Amson Group has announced plans to diversify its operations beyond cement in Kenya after completing its acquisition of Bamburi Cement Plc.
Amsons Industries (K) Ltd, the Kenyan subsidiary of Tanzania’s Amsons Group, reported securing 96.54 per cent acceptance from Bamburi shareholders for the $180 million (Sh23. billion) deal.
“In accordance with Regulations 20 of the Capital Markets (Takeover and Mergers Regulations 2022, we Amsons Industries (K) Ltd, do hereby notify the public of the number of acceptances received from shareholders of Bamburi Cement Plc in relation to the takeover offer (the offer) to acquire upto 100 per cent of the ordinary shares with par value of Sh5 in Bamburi, following the closure of the period on December 5, 2024,” noted the firm in its acceptance statement, Friday.
Amsons Industries (K) Ltd with 350.41 million shares will have 96.54 per cent shareholding while minority shareholders (nonparticipating) will have 3.46 per cent shareholding.
Group Managing Director Edha Nahdi said the firm will now focus not only on cement production but also on diversifying its operations.

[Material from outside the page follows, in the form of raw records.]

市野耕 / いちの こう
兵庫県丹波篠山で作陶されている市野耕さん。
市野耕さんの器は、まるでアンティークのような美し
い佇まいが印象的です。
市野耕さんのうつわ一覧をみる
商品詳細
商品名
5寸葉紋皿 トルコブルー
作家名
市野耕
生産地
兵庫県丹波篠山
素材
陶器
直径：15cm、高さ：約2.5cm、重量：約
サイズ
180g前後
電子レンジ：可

“This acquisition aligns with our strategy to expand into specialised cement manufacturing while paving the way for growth in other sectors,” Nahdi said.
The firm anticipates significant mutual benefits from integrating Bamburi Cement into the Amsons portfolio.
Nahdi highlighted ambitious plans for diversification within Kenya, targeting industries such as energy, food manufacturing, warehousing, and logistics.
“This marks our formal entry into the Kenyan market and reinforces our long-term vision for growth across multiple sectors in East Africa,” he added.
Established in 2006, Amsons Group operations include cement manufacturing, fuel distribution, food processing, and logistics, with a cement production capacity of 6,000 tonnes per day.
Amsons Group clinched the deal to purchase Bamburi Cement after its rival, Savannah Clinker, backed by Kenyan businessman Benson Ndeta, pulled out of the contest in mysterious circumstances in the wake of fraud charges levelled against its chairman early this month.
“CMA has also approved the withdrawal of the offer in line with the Capital Markets (Takeover and Mergers) Regulations, 2002,” the regulator said in a statement.
Ndeta, through Savannah Clinker, had sought to outbid Amsons’ offer of Sh23.59 billion by offering to buy the company with an attractive offer of Sh76.55 per share up from Sh70 per share, increasing his offer from Sh25.4 billion to Sh27.78 billion.
After his arrest, the company sought an extension of the offer period by 60 days but the request was turned down. This resulted in Savannah pulling out of the race.
“Notice is hereby given to the General Public that Savannah Clinker Ltd, with the approval of the Capital Markets Authority pursuant to Regulation 17(1) of the Capital Markets (Takeovers and Mergers) Regulations, 2002, has formally withdrawn its Competing Offer to takeover Bamburi Cement Plc, effective immediately.
“The withdrawal of the Competing Offer has been occasioned by the recent well-publicised arrest and indictment of the Chairman and main shareholder of SCL, which has led to the financier of the Competing Offer seeking additional due diligence, coupled with the decline by the CMA of a request made on 2nd December 2024 to extend the Offer Period by 60 days to enable the Competing Offeror to respond to any inquiries,” Savannah said in a statement.